Tours comprise about eight to 10 people at most. We were sternly warned to keep silent for two full minutes at the hour, owing to the BBC microphones positioned about the room, and we were informed, as we stood about the clockworks, of how they had shattered and sprayed the room with shrapnel in the 1970s when a 5-ton counterweight fell unrestrained to the bottom of its shaft and spun the works out of control. It was amusing to see old English coins (threepence and such) being used to "trim" the pendulum so as to keep the clockworks accurate. According to lore, an extra set of old coins is kept on hand as spares. The view of London and the river from the tower is terrific; shooting photos inside the tower is forbidden.

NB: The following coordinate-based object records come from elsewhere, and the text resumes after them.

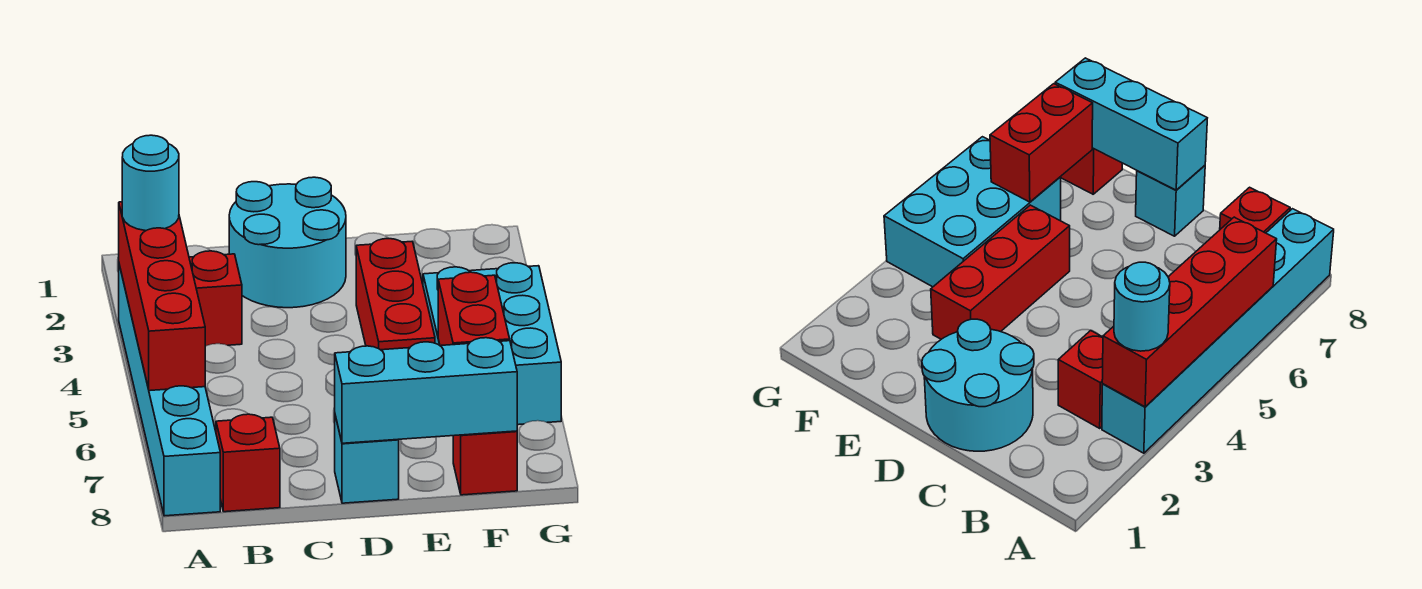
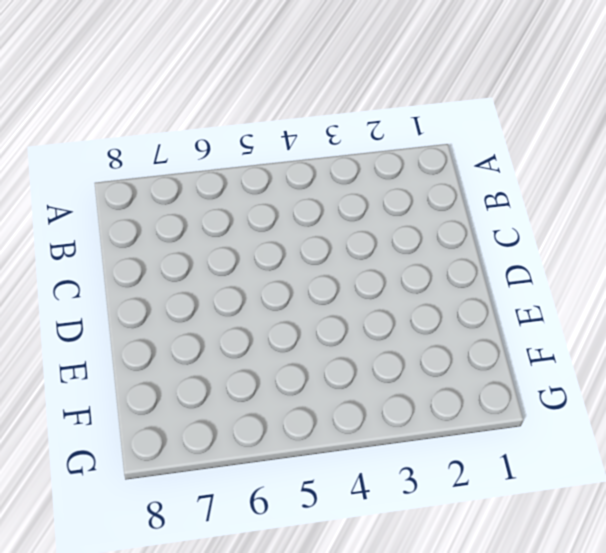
none -> cyan brick A3:A8 level 1
none -> red brick B3 level 1
none -> red brick B8 level 1

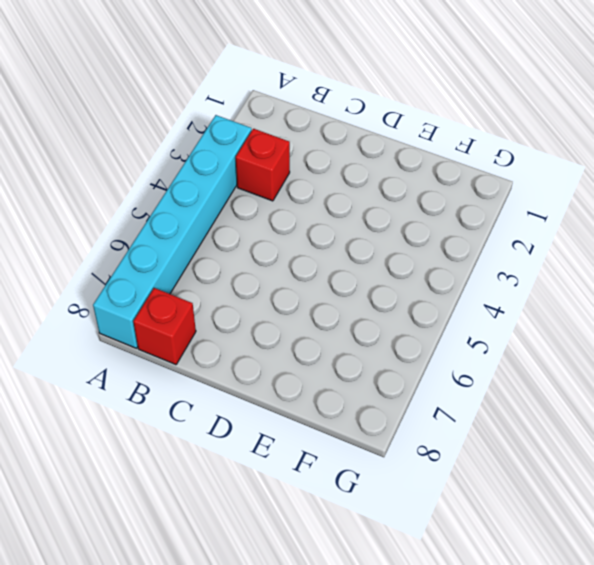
none -> cyan round brick C1:D2 level 1
none -> cyan brick D8 level 1
none -> red brick E3:E5 level 1

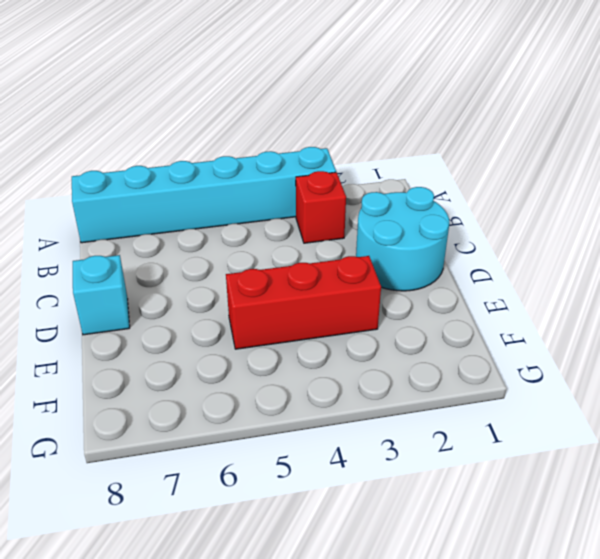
none -> red brick B8 level 1
none -> cyan brick F4:G6 level 1
none -> red brick F8 level 1

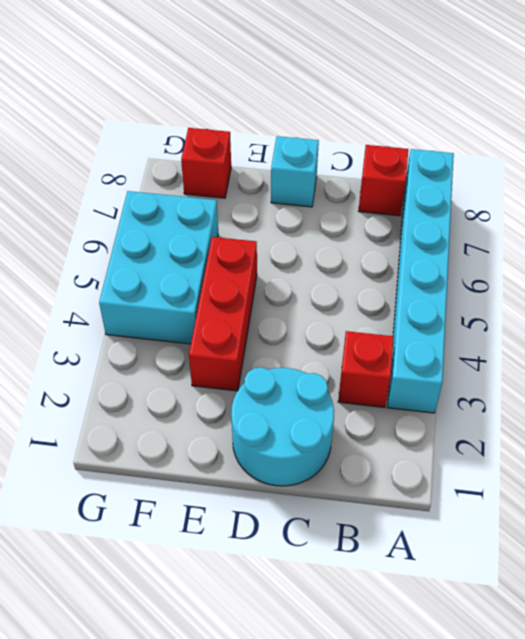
none -> red brick A3:A6 level 2
none -> cyan brick D8:F8 level 2
none -> red brick F6:F7 level 2

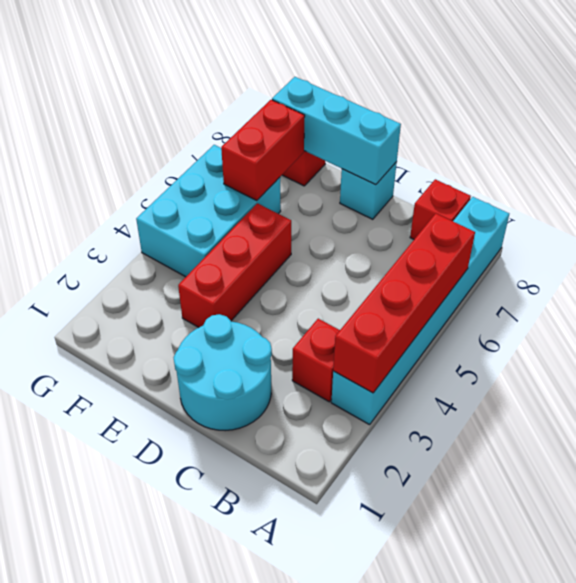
none -> cyan round brick A3 level 3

All in all, this was an enjoyable experience. Nevertheless, for those who are interested in time and famous timepieces, there is an even more engaging date to be had (so to speak) at the Greenwich Observatory in east London. (Though I suppose many would disagree merely because the Tower is off-limits, and therefore forbidden fruit.)
At Greenwich, one can view the very clocks engineered and constructed in the 18th century by John Harrison, who solved one of the most vexing and costly scientific problems of past ages: how to keep accurate time at sea to enable the calculation of longitude. (Harrison's life is chronicled in the engaging and easy-reading "Longitude" by Dava Sobel.)
The observatory is situated on top of the Prime Meridian; one can step from the east to the west side of the earth in a trice. The Docklands Light Railway and a quick trip through the Greenwich Foot Tunnel, London's oldest foot tunnel under the Thames (an experience in itself), make this a simple outing from anywhere in the city. Greenwich offers as well a lovely park, the Maritime Museum and the Cutty Sark (in dry dock) close by. Engineering and science buffs like me also enjoy the fact that the trip back out of Greenwich on the Docklands line takes you down one of the deepest tunnels of the London Underground.
Sir Isaac Newton labored at the observatory, as did astronomers Flamsteed, Maskelyne and a host of others, and of course the observatory itself was originally designed by Christopher Wren. Having been to both, if I had to take my choice again, I'd take Greenwich over Big Ben -- not least for the odd little wooden chair/bench, still intact and unassuming as ever, upon which Newton himself reclined to observe the heavens.